Ende der Frauenberatung
: Chancen verspielt

Die Zeiten hätten sich geändert, sagt Frauenminister Laschet. Um die dramatisch niedrige Erwerbsquote von nur 61 Prozent der Frauen im Lande zu fördern, bedürfe es anderer Mittel als in den 1980ern. Das mag stimmen. Leider aber sind wir auch noch nicht in einer glorreichen Zukunft angekommen. Die Chancengleichheit von Frauen und Männern steht eben noch nicht auf der Tagesordnung jeder Branche. Vorurteile von männlichen Vorgesetzten und Kollegen sowie verunsicherte Mädchen und Frauen machen auch heute noch eine spezifische Förderung unerlässlich.

KOMMENTAR VON ANNIKA JOERES

Laschets Parteikollegin Christa Thoben bewies gestern, dass die propagierte Querschnittsaufgabe schon in ihrem Wirtschaftsministerium nicht ernst genommen wird. Das für alle Ministerien verpflichtende gender mainstreaming war ihr schon als Wort nicht geläufig, ihr GründerInnenprogramm heißt Starter-Center und eben nicht neutral Start-Center. Dies sei ihr zu kompliziert gewesen. Und auch die 16 Industrie- und Handelskammern in NRW, die im Auftrag von Laschet bald Frauen auf dem Weg in den Beruf beraten sollen, haben von den Problemen beispielsweise einer Türkin, die Maschinenbau studieren möchte, keine Ahnung.

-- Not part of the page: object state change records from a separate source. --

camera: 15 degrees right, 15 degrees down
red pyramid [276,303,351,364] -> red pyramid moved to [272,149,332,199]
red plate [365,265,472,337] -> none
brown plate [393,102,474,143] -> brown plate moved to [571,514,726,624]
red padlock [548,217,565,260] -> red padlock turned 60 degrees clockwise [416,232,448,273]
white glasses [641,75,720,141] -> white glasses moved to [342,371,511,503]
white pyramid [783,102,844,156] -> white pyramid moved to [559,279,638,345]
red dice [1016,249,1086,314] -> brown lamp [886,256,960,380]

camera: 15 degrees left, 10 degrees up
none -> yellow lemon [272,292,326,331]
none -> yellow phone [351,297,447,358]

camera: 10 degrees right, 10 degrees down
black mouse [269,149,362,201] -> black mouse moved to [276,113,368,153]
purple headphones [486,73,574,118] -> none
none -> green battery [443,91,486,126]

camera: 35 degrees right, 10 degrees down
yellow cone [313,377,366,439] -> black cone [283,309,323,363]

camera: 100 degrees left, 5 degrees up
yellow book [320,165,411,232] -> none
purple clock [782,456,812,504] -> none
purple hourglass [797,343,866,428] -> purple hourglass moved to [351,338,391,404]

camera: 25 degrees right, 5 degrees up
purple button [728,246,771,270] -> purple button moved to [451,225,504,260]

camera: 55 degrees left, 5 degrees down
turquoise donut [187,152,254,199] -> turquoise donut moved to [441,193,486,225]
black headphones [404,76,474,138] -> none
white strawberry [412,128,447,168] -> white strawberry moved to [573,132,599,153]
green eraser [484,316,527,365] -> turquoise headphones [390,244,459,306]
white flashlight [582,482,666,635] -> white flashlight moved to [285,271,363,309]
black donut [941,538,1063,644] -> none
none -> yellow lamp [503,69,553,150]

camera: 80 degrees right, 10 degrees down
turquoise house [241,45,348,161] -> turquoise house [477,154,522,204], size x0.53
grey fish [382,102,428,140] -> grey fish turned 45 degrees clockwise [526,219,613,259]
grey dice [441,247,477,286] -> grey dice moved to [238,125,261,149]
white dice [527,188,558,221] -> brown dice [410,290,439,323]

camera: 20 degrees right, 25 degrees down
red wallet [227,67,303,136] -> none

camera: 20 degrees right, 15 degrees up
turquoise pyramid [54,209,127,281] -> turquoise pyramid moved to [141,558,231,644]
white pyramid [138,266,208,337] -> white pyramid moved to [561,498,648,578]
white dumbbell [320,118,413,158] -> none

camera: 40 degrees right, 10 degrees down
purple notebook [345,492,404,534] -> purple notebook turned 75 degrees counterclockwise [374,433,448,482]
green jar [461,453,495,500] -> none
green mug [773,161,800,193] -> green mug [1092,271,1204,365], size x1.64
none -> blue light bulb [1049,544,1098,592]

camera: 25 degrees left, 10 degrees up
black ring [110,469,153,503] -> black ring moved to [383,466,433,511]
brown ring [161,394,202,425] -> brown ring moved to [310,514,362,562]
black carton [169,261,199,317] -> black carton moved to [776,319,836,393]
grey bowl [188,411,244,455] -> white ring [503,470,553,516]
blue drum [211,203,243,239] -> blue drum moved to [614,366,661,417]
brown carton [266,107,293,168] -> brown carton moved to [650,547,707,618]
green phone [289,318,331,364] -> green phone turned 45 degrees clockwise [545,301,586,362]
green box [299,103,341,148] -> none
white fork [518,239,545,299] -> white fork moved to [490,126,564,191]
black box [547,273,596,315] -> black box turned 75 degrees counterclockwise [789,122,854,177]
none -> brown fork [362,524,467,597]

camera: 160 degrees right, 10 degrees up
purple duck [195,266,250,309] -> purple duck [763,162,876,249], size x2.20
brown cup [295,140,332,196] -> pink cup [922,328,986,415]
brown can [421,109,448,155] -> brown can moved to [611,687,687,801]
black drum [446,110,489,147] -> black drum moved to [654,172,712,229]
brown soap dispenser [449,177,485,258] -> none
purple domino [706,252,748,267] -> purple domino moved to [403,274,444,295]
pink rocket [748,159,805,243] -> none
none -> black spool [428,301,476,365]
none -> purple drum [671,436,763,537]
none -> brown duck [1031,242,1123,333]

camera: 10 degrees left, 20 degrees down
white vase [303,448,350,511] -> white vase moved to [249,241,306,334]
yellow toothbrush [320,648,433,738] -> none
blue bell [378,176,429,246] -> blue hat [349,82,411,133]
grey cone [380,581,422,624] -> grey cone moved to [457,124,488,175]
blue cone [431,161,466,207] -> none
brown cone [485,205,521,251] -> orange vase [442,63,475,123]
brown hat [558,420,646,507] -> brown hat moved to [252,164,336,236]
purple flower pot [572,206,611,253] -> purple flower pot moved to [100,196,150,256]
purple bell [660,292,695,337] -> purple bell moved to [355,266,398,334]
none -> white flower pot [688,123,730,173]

Das geringe Engagement für Frauen beweist allein die Struktur der IHK. Alle Kammern werden von Männern geleitet, und wie das Frauenbild vieler dieser älteren Unternehmenspatriarchen aussieht, hat ein Bereichsleiter der IHK Essen jüngst in einem WDR-Interview verdeutlicht: Weil zwei Beraterinnen weiblich seien, könnten sie sich gut in die „Psyche von Gründerinnen hineinversetzen.“ Frauen zu fördern, bedeutet für den Kammerleiter, Seelentröster für das emotionale Geschlecht zu spielen. Ein sehr altmodisches Frauenbild, das nicht für eine kompetente Beratung spricht. Kaum eine der 80.000 Frauen, die jährlich die Regionalstellen aufgesucht haben, wird bei diesen Kammern Hilfe finden. Sie werden wieder in die 1970er Jahre zurückgeworfen.